Repertorio informatizzato delle fonti documentarie e letterarie della Sardegna

Repertorio informatizzato delle fonti documentarie e letterarie della Sardegna

Secolo XIV – XXX

XXX.

Il Comune di Sassari condanna nel capo Branca d’Oria, lo bandisce perpetuamente dal suo territorio, decreta la confisca dei di lui beni, e vieta a tutti i Sassaresi di contrarre vincoli matrimoniali, e di avere relazione qualunque co’ di lui figli, ordinando che se ne faccia sacramento dagli anziani, e dagli altri cittadini, nel Consiglio maggiore.

(1325, 17 marzo).

Dagli antichi Archivi della Città di Sassari (1).

Post multas deliberationes praesenti capitulo duximus ordinandum, quod aliqua persona de Sassaro, vel de districtu illius, non debeat, vel praesumat cum Branca Auria de Nurra (2), vel cum aliquo, vel aliqua ex filiis, vel filiabus suis, quocumque nomine censeantur, modo aliquo, vel ratione, tractare, aut complere matrimonium, aut aliter contractare; et ponatur in banno perpetuali de Sassaro, et de districtu, et bona sua comuni applicentur; et si aliquo tempore deveniat ad fortiam comunis, capitali sententia puniatur; et sit cuilibet licitum ipsum offendere impune in persona, et rebus. Et ad hoc ut praesens capitulum per homines Sassari melius debeat observari, omnes de consilio maiori, et alii jurare teneantur praesens capitulum.

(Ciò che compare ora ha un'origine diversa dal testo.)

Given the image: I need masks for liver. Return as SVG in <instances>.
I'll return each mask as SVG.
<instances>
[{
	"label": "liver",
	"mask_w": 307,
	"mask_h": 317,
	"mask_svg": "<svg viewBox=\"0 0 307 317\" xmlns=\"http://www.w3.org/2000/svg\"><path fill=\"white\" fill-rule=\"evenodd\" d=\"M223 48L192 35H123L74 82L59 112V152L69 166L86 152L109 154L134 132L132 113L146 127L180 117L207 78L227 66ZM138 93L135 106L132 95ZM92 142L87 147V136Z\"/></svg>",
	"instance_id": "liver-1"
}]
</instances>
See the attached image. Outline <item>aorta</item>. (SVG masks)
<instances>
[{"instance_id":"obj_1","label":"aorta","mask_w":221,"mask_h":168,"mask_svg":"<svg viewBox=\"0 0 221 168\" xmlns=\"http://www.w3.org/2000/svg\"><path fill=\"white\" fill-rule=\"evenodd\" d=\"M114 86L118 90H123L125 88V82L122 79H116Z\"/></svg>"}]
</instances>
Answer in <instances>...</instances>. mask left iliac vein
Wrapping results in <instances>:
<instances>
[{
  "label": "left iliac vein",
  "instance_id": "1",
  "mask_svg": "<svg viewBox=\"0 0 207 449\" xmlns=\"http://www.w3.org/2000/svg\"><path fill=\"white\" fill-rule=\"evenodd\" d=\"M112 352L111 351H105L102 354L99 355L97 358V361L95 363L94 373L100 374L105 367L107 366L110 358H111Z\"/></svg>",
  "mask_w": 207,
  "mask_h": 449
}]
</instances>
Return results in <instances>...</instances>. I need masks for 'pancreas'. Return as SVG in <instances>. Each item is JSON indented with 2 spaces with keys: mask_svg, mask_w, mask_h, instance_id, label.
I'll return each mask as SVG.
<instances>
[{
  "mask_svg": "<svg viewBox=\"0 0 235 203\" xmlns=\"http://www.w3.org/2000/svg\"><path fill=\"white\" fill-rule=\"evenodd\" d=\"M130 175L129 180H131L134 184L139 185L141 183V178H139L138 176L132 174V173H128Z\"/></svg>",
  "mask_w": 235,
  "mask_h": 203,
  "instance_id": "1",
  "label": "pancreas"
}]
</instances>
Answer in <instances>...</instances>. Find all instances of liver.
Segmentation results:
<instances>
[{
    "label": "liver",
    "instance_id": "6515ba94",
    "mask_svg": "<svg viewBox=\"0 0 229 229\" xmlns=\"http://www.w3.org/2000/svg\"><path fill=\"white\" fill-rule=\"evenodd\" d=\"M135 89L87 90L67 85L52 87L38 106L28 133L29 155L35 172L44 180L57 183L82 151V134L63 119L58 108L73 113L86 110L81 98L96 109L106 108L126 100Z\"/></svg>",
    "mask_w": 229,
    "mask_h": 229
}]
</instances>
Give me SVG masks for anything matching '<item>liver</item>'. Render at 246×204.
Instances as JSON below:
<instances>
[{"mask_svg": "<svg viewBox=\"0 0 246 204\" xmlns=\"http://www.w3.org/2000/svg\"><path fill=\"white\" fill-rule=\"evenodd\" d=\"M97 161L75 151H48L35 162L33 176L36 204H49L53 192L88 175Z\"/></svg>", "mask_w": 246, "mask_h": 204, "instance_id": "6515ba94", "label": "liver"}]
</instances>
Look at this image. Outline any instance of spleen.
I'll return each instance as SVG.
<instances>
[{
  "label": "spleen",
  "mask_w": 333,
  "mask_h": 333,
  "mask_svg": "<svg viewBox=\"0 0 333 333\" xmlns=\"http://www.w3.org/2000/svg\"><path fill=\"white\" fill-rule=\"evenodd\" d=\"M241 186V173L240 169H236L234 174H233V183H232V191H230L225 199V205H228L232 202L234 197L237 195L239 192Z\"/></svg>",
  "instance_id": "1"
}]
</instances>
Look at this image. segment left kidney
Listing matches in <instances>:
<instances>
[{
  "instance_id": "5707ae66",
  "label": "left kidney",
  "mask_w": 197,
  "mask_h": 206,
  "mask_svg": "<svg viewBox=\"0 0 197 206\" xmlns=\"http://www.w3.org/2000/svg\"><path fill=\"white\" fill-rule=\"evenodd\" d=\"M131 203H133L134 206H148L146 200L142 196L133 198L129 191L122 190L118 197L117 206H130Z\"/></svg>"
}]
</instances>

(1) In un antico Memoriale, scritto in lingua spagnuola dal Licençiado Serra y Manca, cittadino sassarese, e stampato nel 1642, si fa menzione di questo decreto del Comune di Sassari contro Branca D’Oria, e vi si dice, (non sappiamo con qual fondamento), che il decreto medesimo fu rinnovato nel 1347 in odio dei genovesi.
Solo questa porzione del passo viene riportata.